In St Pancras & Humanist HA v Leonard  [2008] EWCA Civ 1442, the Court of Appeal held that, although Mr Leonard had possession of the relevant property (a garage), he nevertheless was estopped from claiming a right by adverse possession against the Claimant. The case is interesting largely because of the way the CA deployed estoppel to defeat the claim despite Mr Leonard having the relevant intention to possess.

In brief, the facts were that Mr Leonard (described variously as a “seasoned squatter” and “a coloniser – maybe a closet coloniser”) and colleagues occupied a couple of properties owned by LB Camden and which they were going to demolish in 1975. The properties had large (by London standards) gardens and the garage was located at the end of one of the gardens. It appears that Mr Leonard put a lock on the garage at this time, thus establishing the relevant intention and factual possession. Other residents did use the garage to store their stuff but this was held to be either with his permission or otherwise insufficient to destroy the requisite intention. The properties were bought from Camden by a co-op in 1985, organised by residents, squatters and others, and subsequently ended up in the hands of the Claimant in 1999, which wanted to demolish the garage. Mr Leonard claimed an interest by adverse possession which would have amounted to an overriding interest (under the pre-2002 Act) against the Claimant. The problem for Mr Leonard was that minutes of the Co-op board, on which he sat, disclosed that, as the Recorder had put it, by his silence and going along with the proposals encouraged the co-op “to enter into negotiations with Camden on the basis that this garage would become part of the leasehold property that was being obtained in 1995, with the obvious consequence that it would be available communally.” This was the basis for the proprietary estoppel that was relied on by the Claimant. As such, there was a clear representation and detriment.

Written instruction A: From the case note on St Pancras & Humanist HA v Leonard, list in order each body that owned the properties, with the year of acquisition where the note gives one.
Written instruction B: Rewrite the paragraph of the case note on St Pancras & Humanist HA v Leonard that begins "In brief, the facts were" as a bulleted list, keeping its main facts.
Written instruction C: Continue the case note on St Pancras & Humanist HA v Leonard from where it stops.

Listed entries:
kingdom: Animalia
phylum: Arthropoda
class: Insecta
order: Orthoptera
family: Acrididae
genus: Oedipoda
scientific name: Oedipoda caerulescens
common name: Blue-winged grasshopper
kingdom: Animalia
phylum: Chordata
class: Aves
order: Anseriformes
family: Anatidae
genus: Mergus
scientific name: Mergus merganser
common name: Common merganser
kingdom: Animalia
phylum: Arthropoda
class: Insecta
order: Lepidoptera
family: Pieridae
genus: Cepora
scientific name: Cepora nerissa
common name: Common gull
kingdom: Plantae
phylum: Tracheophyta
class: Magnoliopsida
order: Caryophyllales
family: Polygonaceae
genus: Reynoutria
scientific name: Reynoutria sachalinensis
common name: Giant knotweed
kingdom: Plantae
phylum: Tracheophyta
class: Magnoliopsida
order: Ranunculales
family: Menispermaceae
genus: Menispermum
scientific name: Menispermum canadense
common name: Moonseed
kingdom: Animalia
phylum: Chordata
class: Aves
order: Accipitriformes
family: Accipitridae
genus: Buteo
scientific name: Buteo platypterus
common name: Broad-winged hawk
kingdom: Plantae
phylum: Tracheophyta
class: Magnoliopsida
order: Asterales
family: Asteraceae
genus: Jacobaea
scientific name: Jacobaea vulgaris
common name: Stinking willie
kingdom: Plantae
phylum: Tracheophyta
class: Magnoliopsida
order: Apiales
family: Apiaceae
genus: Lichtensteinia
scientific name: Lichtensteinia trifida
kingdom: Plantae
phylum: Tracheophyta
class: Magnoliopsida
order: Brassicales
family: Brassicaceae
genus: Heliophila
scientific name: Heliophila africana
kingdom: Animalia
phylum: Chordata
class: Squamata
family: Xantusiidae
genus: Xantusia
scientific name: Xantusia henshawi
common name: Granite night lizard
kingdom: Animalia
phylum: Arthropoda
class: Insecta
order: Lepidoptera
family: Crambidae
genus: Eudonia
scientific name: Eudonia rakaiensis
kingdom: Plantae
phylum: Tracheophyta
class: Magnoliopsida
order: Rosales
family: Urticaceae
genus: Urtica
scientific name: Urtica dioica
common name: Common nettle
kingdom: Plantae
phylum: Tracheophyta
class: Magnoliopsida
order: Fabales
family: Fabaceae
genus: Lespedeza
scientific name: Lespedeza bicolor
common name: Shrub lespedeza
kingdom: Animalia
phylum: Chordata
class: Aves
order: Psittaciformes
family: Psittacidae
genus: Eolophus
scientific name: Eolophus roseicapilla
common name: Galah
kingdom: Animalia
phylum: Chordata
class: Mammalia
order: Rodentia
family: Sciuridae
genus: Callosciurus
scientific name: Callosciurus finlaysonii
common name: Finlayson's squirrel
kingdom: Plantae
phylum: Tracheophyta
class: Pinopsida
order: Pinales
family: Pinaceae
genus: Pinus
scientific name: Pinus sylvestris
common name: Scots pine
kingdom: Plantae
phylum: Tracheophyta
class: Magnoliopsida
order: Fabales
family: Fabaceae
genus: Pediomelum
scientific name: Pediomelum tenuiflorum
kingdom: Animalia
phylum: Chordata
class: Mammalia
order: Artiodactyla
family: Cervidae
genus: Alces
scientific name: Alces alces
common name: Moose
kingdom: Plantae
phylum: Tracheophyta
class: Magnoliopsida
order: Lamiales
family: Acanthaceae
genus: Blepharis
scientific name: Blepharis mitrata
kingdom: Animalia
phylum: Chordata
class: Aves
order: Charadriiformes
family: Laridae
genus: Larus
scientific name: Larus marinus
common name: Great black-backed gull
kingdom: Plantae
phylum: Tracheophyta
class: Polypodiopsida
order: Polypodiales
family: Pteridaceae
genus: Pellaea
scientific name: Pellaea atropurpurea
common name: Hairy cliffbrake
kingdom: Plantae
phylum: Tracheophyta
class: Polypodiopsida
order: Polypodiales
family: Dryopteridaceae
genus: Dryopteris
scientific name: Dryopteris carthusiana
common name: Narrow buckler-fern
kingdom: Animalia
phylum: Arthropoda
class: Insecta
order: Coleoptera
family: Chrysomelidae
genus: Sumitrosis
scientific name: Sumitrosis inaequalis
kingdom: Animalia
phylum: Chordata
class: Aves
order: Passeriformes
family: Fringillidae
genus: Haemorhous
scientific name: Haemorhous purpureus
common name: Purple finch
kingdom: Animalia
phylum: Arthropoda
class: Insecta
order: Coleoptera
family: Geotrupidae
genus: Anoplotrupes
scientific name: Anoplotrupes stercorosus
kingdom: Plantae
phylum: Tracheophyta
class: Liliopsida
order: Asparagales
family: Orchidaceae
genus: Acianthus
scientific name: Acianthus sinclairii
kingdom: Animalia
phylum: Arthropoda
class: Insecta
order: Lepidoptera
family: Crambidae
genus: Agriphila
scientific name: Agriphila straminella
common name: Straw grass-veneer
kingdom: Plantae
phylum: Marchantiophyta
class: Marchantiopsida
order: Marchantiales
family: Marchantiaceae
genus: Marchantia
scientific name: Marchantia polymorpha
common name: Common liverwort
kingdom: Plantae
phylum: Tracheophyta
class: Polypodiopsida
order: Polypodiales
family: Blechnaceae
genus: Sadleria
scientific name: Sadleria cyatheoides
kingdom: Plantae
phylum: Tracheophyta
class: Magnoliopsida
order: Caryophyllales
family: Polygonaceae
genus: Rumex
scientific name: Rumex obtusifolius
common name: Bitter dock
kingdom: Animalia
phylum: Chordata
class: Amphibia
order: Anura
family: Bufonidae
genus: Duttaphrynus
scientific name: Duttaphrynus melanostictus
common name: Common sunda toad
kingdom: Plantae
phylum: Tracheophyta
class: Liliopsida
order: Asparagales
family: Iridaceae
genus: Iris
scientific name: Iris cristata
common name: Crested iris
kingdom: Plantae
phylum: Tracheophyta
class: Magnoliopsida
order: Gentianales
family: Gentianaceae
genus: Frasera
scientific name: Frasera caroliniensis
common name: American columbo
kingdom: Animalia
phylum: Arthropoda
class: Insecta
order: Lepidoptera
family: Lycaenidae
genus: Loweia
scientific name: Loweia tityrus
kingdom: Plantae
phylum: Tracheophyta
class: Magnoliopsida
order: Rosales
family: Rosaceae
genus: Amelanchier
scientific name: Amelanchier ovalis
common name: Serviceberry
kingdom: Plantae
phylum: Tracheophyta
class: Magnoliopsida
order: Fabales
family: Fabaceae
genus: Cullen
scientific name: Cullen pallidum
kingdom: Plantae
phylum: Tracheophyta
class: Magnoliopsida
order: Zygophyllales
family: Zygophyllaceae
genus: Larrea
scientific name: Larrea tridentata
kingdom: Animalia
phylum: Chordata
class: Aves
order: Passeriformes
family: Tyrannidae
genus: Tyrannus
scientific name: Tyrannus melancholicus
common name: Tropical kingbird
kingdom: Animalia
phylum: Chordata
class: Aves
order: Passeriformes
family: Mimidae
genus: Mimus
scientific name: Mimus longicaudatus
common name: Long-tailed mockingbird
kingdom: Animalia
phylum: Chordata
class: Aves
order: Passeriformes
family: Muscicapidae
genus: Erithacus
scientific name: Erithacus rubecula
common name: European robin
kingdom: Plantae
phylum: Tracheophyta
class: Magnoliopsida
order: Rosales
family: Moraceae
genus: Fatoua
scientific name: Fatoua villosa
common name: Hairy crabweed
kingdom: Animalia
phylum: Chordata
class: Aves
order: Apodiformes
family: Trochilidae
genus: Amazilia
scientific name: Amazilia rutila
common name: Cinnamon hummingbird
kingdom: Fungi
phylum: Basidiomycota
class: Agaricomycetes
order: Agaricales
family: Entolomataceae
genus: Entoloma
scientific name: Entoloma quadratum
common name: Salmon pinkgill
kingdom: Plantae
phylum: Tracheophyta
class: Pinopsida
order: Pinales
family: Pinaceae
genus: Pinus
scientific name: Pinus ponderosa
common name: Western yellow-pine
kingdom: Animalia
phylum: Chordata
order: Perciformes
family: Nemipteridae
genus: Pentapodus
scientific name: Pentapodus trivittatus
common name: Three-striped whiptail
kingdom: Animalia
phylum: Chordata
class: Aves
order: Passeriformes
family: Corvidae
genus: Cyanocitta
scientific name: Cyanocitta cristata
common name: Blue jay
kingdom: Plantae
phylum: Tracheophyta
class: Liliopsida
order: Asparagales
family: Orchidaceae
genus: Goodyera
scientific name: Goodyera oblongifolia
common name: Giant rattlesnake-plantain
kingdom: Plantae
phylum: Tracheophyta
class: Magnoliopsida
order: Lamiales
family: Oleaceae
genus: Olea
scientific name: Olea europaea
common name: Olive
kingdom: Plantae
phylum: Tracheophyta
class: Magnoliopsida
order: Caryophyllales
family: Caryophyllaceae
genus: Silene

Written reply A:
1. LB Camden (no year of acquisition given; it owned the properties when they were occupied in 1975)
2. The co-op, organized by residents, squatters and others (1985)
3. The Claimant (1999)

Written reply B:
- In 1975, Mr Leonard and colleagues occupied a couple of properties owned by LB Camden, which Camden intended to demolish.
- The properties had large gardens, and the garage stood at the end of one of them.
- Mr Leonard apparently put a lock on the garage at that time, establishing the required intention and factual possession.
- Other residents stored their belongings in the garage, but this was held to be with his permission or otherwise insufficient to defeat his intention.
- In 1985 a co-op organized by residents, squatters and others bought the properties from Camden. They passed to the Claimant in 1999, which wanted to demolish the garage.
- Mr Leonard claimed an interest by adverse possession that would have been an overriding interest against the Claimant under the pre-2002 Act.
- Minutes of the co-op board, on which he sat, showed that his silence and acquiescence encouraged the co-op to negotiate with Camden on the basis that the garage would become part of the leasehold property and be available communally.
- This formed the basis of the Claimant's proprietary estoppel, with a clear representation and detriment.

Written reply C:
Mr Leonard’s argument was that he didn’t know the law on adverse possession and therefore was unaware of his possessory right in law to the garage at that time. The CA found that, although that was a correct statement of principle, it was irrelevant in this case because, on the facts, he did believe that he had exclusive possession of the garage, believed that right would continue after the co-op acquired the lease, and, despite those beliefs, encouraged the co-op to enter into negotiations for its purchase with Camden. Indeed, the Recorder had found that it was “quite extraordinary that any right-thinking person, believing that they had a right of the kind which Mr Leonard now says he believed he had, even if only to possession, would not have mentioned that. Those attending the meeting would have formed the same view and would have proceeded in the general belief that they were negotiating for a lease that would give them actual control and possession of the garage, according to the interest being created.” All of this seems quite sensible, but I’m left feeling a little uneasy by the decision because, if he didn’t know that he had an enforceable right, how could he sensibly encourage the co-op either way but maybe I’m just a little old-fashioned in a kind of Willmott v Barber way.

2 Comments

  1. Rubin Irvine

    are you left uncomfortable on behalf of the squatter more than on the paper owner?

    Reply
    • Giles Peaker

      Neither. About the approach to the relevant law.